O chá está fraco e a manteiga não esteve no frigorífico porque não havia. Está asquerosamente mole. Ninguém imagina quão importante é para mim o pequeno almoço, estou a crescer tenho seis anos de idade. Prefiro comer a torrada natural a deitar-lhe por cima essa porcaria. Naquele dia a torrada tinha sabor a hóstia. Com seis anos já comungava,  até aos dez na pequena igreja da aldeia onde nasci. Era bonito o pátio da casa da avó. Dali se via a igreja e adro branquinhos no contraste e pacatez do verde da aldeia. Para mim era dia de poder e glória. Carne e espírito. Deus e Diabo. Vermelhos e brancos. Inocentemente disse ao padre que quando fosse grande ia ser vermelho e mandou-me rezar vinte e cinco ave-marias de urgência. Disseram-me: enquanto tiveres a hóstia encostada ao céu-da-boca, podes pedir três coisas.
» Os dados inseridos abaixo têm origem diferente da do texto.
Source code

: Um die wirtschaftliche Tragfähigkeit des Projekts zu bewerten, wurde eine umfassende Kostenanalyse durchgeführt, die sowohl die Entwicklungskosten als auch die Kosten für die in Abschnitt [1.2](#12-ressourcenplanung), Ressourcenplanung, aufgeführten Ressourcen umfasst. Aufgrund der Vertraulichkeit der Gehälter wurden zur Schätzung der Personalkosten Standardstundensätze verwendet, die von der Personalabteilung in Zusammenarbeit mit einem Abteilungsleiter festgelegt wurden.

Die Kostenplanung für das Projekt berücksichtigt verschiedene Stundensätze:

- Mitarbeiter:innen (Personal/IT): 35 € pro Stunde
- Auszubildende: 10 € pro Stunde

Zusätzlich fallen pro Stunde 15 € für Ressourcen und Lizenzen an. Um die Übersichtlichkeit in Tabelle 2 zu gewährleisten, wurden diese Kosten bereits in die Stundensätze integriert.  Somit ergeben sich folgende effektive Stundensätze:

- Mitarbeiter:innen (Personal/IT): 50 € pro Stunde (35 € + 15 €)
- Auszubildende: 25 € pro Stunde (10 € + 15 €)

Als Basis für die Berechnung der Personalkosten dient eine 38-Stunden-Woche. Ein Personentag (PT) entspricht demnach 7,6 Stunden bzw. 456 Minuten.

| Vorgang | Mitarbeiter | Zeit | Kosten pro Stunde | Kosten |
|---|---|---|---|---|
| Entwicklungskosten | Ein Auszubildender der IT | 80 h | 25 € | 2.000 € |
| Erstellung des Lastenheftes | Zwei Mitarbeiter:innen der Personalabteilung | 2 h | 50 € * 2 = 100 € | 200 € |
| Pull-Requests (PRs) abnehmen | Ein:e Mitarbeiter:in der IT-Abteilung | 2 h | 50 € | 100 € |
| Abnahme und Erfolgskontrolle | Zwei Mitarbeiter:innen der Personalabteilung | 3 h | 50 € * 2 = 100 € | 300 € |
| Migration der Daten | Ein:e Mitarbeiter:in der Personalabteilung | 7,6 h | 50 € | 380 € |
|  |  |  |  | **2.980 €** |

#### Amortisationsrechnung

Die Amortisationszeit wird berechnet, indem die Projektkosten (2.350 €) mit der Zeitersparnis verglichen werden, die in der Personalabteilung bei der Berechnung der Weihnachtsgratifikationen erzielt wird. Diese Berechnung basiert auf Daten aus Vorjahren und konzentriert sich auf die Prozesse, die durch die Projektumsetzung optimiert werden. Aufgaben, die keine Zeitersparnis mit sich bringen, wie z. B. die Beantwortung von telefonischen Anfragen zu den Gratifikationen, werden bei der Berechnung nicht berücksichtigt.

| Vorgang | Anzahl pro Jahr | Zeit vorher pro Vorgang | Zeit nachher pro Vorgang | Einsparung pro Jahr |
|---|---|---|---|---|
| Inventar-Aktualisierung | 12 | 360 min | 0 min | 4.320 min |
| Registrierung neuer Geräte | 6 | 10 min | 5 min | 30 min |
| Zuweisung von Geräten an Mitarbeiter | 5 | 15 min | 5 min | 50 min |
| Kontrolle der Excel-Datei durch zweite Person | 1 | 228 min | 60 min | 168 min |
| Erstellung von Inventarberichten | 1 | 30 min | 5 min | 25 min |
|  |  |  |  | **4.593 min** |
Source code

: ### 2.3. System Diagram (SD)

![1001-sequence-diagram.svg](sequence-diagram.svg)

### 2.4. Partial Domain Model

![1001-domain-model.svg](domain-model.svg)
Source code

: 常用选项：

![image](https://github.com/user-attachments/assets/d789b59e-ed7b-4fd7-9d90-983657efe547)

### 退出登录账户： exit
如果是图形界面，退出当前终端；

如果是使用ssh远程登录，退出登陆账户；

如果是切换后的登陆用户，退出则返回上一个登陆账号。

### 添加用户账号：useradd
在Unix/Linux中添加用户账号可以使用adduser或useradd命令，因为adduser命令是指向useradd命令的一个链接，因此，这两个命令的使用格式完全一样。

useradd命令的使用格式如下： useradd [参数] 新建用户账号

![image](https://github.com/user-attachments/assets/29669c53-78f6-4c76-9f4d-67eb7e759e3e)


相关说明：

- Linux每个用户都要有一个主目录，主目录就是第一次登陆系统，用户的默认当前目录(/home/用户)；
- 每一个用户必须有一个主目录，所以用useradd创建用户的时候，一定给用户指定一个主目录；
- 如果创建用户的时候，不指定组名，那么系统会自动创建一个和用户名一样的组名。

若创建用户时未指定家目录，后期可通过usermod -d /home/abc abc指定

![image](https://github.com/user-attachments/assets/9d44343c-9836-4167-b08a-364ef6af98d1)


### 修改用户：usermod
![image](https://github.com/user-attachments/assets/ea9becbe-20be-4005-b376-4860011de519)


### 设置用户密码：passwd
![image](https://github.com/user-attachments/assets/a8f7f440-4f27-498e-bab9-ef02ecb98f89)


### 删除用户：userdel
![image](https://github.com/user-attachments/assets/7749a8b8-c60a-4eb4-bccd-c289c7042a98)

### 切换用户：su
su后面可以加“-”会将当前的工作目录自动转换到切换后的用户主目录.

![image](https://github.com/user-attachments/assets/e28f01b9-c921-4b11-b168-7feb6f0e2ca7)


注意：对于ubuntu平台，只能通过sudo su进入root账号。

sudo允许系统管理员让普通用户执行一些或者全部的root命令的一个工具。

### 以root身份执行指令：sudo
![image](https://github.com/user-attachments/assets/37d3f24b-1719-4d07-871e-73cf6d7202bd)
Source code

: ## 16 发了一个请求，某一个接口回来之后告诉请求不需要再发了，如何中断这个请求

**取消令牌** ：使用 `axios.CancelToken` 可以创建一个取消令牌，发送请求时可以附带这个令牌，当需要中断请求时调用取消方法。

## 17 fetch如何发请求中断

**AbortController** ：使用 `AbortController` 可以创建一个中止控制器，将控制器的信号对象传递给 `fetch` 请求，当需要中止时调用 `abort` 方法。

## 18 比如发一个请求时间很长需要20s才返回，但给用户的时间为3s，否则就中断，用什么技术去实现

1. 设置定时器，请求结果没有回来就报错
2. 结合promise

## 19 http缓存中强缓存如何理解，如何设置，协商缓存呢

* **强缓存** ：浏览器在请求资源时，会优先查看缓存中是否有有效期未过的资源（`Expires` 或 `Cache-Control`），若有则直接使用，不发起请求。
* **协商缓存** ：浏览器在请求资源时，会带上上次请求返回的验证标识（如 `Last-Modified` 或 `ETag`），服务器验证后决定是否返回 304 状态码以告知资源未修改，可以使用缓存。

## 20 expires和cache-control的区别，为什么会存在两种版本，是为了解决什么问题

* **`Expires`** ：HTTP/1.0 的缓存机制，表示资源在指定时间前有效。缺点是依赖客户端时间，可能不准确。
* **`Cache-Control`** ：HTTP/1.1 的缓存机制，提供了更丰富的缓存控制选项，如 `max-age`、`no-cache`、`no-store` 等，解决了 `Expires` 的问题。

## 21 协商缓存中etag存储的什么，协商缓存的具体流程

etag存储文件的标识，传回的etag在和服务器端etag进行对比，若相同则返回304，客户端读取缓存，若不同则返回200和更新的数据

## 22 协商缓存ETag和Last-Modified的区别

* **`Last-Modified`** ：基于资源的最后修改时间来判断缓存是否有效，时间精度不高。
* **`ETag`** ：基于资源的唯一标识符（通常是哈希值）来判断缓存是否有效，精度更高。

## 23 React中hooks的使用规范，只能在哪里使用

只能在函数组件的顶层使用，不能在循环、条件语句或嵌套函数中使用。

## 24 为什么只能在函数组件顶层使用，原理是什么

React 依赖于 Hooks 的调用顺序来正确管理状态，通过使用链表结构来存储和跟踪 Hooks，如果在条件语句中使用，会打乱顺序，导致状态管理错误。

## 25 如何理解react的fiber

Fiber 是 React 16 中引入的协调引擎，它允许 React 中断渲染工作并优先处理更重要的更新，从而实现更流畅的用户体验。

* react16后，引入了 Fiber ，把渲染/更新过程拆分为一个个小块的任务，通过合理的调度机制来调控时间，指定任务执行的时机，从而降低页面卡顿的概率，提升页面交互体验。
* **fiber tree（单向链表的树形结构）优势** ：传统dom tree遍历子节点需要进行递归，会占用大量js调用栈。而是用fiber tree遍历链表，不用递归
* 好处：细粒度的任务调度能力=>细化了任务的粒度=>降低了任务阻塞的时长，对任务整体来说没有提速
Eu pedi pela saúde de toda a família e uma bola número cinco. Sacrifiquei-me deixando a bola para último, pondo à frente as duas solicitações nobres, contudo, Jesus nunca me conseguiu a bola. Com a saúde cumpriu, ao menos por um tempo. Em matéria de religião, foi a única época feliz, porque Deus não era ainda a nebulosa em que depois se iria transformar. Uma nebulosa cada vez mais divertida. Era um Deus feito pessoa, com barba e tudo. Além disso, a igreja era uma espécie de sedativo, sobretudo no verão. Não tenho nenhum pecado, disse no confessionário. Filho, não é preciso ser tão soberbo, por acaso não lançarás algum olhar pecaminoso para as raparigas da tua escola? A partir desse momento propus-me perder a minha soberba. Não andava fisgado nas miúdas. Mas no dia seguinte fiz todos os possíveis por olhá-las pecaminosamente. Hoje, sim, tenho um pecado, disse no domingo no confessionário. Este padre era mais velho e olhou-me desconfiado. Qual? Olhei pecaminosamente para as miúdas da minha escola. Eu estava coberto de satisfação porque havia vencido a minha soberba. Não há que ser soberbo, disse então o padre mais velho, nunca te orgulhes de ser pecaminoso. Rezei em aflição os trinta pais-nossos e saí a correr. Abri o dicionário na palavra «pecaminoso»: pertencente ou relativo ao pecado ao pecador. Um pouco mais acima estava a palavra «pecado»: feito, dito, desejo, pensamento ou omissão contra a lei de Deus e seus preceitos. Sim, claro, eu tinha olhado as miúdas com omissão, no entanto não omito a manteiga toda mole,e rançosa. Oh que bom é sorrir. Acabou o pequeno almoço e tenho o estômago gloriosamete revolto.